6th Cir. / COVID-19
Closure Orders did Not Trigger Communicable Disease Coverage
The United States Court of Appeals for the Sixth Circuit, applying Ohio law, affirmed the district court’s dismissal of an insured’s claim for coverage of losses stemming from the prevalence of the COVID-19 pandemic. The insured, Dakota Girls, LLC, operates a number of private preschools which were forced to close after the Ohio government issued a shut-down order to child-care facilities at the outset of the pandemic. The Sixth Circuit’s earlier decision in Santo’s Italian Café v. Acuity Ins. Co., 15 F.4th 398 (6th Cir. 2021), left only one provision at issue on appeal here: the communicable disease and water-borne pathogen provision.

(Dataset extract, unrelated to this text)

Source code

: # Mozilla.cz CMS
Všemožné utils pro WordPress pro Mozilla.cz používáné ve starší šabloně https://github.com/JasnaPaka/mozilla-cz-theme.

The Sixth Circuit held that because Dakota Girls could not show that the shutdown order was caused by the presence of a confirmed case of COVID-19 actually on their property, the insurer was not required to cover any loss suffered by Dakota Girls under these provisions. As a result, the Sixth Circuit found in favor of the insurer, affirming the district court’s dismissal of Dakota Girls’ claims. Dakota Girls, LLC v. Philadelphia Indem. Ins. Co., 21-3245, 2021 WL 5144465 (6th Cir. Nov. 5, 2021).